Tags: Iranian | cleric | tortured

Dissident Cleric Allegedly Tortured in Iran

Wednesday, 06 May 2009 04:20 PM

A dissident Iranian cleric who was arrested with hundreds of his followers in 2006 was tortured in prison Tuesday after issuing a statement urging the United Nations to oversee a referendum in Iran, his supporters tell Newsmax.

Jailed cleric Seyed Hossein Kazemeini Borujerdi contends the referendum is needed to allow “young and old generations to choose their government independently.”

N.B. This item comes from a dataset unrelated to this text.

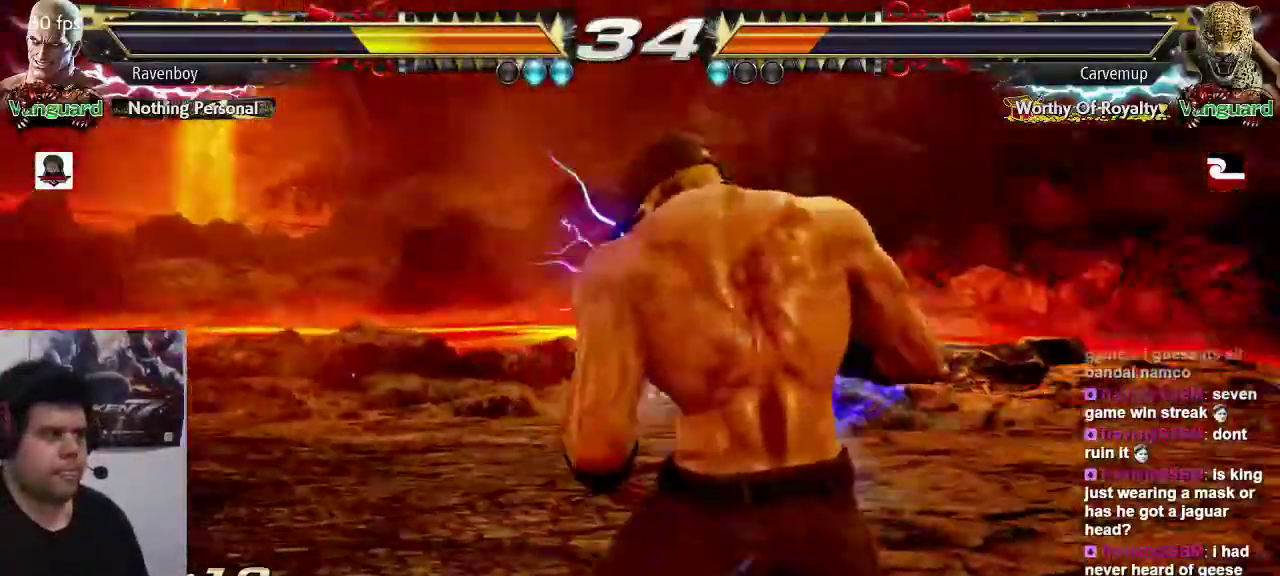
{"dt_ms": 500, "buttons": [], "left_stick": "center", "events": []}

A national movement in favor of an internationally supervised referendum won widespread popular support following the election of a clerical “reformer,” Mohammad Khatami, as president in 1997. But Khatami himself violently suppressed the movement after a student uprising two years later.

Borujerdi's open letter to U.N. Secretary General Ban Ki-moon said the regime jailed him because he “objected to the joining of religion with politics” by the Iranian regime. He is one of several senior clerics a Special Court for the Clergy has convicted because they reject the doctrine of absolute clerical rule enshrined in the Islamic Republic’s constitution.

Until recently, Borujerdi has been able to make brief telephone calls to members of his family.

Some of these exchanges have been taped and sent via the Internet to the Persian language service of Voice of America and Radio Israel.

In one recent call, Borujerdi asked his family to tell his followers that they should boycott the presidential election, because the regime is selecting all the candidates.

On Tuesday, the director of Yazd prison, where Borujerdi is being held, told his family that his telephone privileges were being suspended and that he had been tortured in jail as punishment for his latest statements about a referendum.

“We have no information about him, whether he is okay or not after his torture,” a supporter in touch with the family told Newsmax.

In a separate letter, sent to Newsmax on Tuesday, Borujerdi called on the U.N. Security Council to help the Iranian people “establish a democratic government in Iran” and blamed violence in Lebanon, Palestine, Iraq, and Afghanistan on the “Iranian dictatorship.”

“All of this turmoil is the result of not having an open referendum in Iran,” he said.

Anti-riot police stormed Borujerdi’s family compound in October 2006, using water cannons to overpower demonstrators who had gathered in his defense.

[Editor's Note: Read “Jailed Iranian Cleric Appeals to Pope.”]

He subsequently was sentenced to 10 years in prison and jailed in Yazd, hundreds of miles from his home in Tehran.